» PROBLEM: Output only the lines of the entries that follow, starting at the one with "M651 304 660 334 649 338 639 307Z" and running down to the one with "M181 934 190", both included and unchanged.

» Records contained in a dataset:

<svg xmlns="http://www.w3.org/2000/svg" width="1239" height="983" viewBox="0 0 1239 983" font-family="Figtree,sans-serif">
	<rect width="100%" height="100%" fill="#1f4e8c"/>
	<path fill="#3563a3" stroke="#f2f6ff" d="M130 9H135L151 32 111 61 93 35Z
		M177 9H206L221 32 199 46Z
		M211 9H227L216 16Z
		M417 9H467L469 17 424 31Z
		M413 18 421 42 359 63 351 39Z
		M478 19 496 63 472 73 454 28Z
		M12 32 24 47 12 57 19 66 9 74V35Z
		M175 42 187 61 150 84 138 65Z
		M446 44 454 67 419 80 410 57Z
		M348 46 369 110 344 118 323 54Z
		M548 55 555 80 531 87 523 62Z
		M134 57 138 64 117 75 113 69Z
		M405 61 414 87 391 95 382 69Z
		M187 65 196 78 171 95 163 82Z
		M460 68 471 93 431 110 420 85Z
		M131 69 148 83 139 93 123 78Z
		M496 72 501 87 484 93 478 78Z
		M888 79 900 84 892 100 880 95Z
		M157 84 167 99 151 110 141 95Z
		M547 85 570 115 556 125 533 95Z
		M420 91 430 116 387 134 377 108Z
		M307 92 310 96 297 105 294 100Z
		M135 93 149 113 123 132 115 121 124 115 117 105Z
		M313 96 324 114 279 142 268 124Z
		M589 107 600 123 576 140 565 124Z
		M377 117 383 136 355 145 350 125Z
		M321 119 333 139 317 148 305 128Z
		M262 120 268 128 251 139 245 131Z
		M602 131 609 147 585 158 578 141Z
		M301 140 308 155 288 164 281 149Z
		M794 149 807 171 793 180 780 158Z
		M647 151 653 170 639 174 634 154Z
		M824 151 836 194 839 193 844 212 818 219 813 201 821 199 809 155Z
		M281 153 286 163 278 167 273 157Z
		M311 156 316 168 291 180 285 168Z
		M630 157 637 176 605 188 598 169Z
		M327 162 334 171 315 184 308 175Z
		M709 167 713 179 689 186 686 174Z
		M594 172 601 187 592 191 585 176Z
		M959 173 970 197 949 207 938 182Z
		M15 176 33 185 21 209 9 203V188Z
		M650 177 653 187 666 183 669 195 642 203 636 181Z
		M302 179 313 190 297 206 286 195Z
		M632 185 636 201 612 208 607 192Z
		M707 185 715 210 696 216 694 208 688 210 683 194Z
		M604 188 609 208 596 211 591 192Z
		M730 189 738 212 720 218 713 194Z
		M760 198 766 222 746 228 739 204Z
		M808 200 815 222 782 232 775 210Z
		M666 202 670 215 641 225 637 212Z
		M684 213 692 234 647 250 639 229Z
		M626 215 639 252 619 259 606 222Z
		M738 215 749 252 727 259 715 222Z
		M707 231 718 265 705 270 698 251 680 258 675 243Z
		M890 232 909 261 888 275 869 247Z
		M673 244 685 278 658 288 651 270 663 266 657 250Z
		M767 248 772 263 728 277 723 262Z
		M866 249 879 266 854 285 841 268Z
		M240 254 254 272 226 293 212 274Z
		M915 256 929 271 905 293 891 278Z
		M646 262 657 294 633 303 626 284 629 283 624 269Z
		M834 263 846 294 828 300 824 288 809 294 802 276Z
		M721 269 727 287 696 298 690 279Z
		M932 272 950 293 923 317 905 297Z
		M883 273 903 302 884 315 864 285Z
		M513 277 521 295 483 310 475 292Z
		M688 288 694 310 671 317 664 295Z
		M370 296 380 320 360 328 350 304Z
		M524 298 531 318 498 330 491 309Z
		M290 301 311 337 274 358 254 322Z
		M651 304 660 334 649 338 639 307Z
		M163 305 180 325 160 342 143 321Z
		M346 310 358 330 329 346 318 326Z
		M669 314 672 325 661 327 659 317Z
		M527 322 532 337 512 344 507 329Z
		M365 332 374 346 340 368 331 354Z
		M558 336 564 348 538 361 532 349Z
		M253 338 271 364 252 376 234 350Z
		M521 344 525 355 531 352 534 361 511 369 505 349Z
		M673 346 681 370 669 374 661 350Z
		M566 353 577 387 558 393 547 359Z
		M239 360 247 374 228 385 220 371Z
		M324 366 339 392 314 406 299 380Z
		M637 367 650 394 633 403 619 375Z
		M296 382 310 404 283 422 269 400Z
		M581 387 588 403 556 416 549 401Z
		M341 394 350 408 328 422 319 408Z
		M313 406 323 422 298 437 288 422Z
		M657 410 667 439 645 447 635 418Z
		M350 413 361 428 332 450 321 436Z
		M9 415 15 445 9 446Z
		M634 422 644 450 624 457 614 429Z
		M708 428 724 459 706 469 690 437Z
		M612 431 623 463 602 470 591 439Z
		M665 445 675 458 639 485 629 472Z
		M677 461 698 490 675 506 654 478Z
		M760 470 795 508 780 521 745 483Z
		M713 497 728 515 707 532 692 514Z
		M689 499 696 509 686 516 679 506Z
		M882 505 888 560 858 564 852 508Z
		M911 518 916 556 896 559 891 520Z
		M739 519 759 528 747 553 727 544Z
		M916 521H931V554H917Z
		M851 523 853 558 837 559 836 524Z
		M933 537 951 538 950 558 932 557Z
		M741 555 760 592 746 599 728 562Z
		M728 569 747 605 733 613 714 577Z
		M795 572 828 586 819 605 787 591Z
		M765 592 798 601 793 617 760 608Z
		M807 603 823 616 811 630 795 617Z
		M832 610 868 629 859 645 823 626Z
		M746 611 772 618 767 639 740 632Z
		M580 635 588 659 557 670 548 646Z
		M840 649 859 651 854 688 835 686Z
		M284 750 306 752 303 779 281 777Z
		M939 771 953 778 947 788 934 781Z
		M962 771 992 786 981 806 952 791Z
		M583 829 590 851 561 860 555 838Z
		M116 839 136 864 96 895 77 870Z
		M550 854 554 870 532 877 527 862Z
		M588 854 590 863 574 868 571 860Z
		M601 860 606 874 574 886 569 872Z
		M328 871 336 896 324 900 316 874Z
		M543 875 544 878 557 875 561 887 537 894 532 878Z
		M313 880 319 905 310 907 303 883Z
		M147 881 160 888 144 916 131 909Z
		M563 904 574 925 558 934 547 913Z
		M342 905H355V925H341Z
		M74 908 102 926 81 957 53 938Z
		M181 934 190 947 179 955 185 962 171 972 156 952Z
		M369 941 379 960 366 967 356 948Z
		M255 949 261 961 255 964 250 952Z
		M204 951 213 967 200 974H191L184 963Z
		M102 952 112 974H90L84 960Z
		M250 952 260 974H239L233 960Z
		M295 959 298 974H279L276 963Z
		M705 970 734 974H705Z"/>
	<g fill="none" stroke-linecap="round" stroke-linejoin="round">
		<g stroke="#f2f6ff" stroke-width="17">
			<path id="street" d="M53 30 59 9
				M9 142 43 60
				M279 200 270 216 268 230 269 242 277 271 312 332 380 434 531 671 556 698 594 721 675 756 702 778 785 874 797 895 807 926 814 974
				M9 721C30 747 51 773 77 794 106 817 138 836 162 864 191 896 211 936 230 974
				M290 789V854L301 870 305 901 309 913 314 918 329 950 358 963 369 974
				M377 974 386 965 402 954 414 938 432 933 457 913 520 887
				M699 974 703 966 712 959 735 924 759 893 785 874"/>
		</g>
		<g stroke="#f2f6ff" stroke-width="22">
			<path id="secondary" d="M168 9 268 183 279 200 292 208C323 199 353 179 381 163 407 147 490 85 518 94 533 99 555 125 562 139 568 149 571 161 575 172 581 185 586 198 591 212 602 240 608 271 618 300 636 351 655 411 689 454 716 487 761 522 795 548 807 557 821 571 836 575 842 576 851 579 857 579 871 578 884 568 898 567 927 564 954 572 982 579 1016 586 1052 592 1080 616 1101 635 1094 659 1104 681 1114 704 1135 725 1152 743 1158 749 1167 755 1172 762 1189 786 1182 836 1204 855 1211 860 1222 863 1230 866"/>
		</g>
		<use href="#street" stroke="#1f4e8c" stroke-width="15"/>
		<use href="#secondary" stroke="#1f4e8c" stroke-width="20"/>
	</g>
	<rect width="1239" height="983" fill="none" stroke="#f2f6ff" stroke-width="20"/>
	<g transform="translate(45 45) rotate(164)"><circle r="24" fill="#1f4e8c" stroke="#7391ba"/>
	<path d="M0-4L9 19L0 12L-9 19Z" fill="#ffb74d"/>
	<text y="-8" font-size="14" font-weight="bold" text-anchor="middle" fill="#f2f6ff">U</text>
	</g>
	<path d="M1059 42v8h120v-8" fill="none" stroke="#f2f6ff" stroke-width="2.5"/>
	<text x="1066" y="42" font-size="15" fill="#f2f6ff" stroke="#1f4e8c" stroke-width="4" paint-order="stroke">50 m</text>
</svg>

» REPLY TO THE TASK:
		M651 304 660 334 649 338 639 307Z
		M163 305 180 325 160 342 143 321Z
		M346 310 358 330 329 346 318 326Z
		M669 314 672 325 661 327 659 317Z
		M527 322 532 337 512 344 507 329Z
		M365 332 374 346 340 368 331 354Z
		M558 336 564 348 538 361 532 349Z
		M253 338 271 364 252 376 234 350Z
		M521 344 525 355 531 352 534 361 511 369 505 349Z
		M673 346 681 370 669 374 661 350Z
		M566 353 577 387 558 393 547 359Z
		M239 360 247 374 228 385 220 371Z
		M324 366 339 392 314 406 299 380Z
		M637 367 650 394 633 403 619 375Z
		M296 382 310 404 283 422 269 400Z
		M581 387 588 403 556 416 549 401Z
		M341 394 350 408 328 422 319 408Z
		M313 406 323 422 298 437 288 422Z
		M657 410 667 439 645 447 635 418Z
		M350 413 361 428 332 450 321 436Z
		M9 415 15 445 9 446Z
		M634 422 644 450 624 457 614 429Z
		M708 428 724 459 706 469 690 437Z
		M612 431 623 463 602 470 591 439Z
		M665 445 675 458 639 485 629 472Z
		M677 461 698 490 675 506 654 478Z
		M760 470 795 508 780 521 745 483Z
		M713 497 728 515 707 532 692 514Z
		M689 499 696 509 686 516 679 506Z
		M882 505 888 560 858 564 852 508Z
		M911 518 916 556 896 559 891 520Z
		M739 519 759 528 747 553 727 544Z
		M916 521H931V554H917Z
		M851 523 853 558 837 559 836 524Z
		M933 537 951 538 950 558 932 557Z
		M741 555 760 592 746 599 728 562Z
		M728 569 747 605 733 613 714 577Z
		M795 572 828 586 819 605 787 591Z
		M765 592 798 601 793 617 760 608Z
		M807 603 823 616 811 630 795 617Z
		M832 610 868 629 859 645 823 626Z
		M746 611 772 618 767 639 740 632Z
		M580 635 588 659 557 670 548 646Z
		M840 649 859 651 854 688 835 686Z
		M284 750 306 752 303 779 281 777Z
		M939 771 953 778 947 788 934 781Z
		M962 771 992 786 981 806 952 791Z
		M583 829 590 851 561 860 555 838Z
		M116 839 136 864 96 895 77 870Z
		M550 854 554 870 532 877 527 862Z
		M588 854 590 863 574 868 571 860Z
		M601 860 606 874 574 886 569 872Z
		M328 871 336 896 324 900 316 874Z
		M543 875 544 878 557 875 561 887 537 894 532 878Z
		M313 880 319 905 310 907 303 883Z
		M147 881 160 888 144 916 131 909Z
		M563 904 574 925 558 934 547 913Z
		M342 905H355V925H341Z
		M74 908 102 926 81 957 53 938Z
		M181 934 190 947 179 955 185 962 171 972 156 952Z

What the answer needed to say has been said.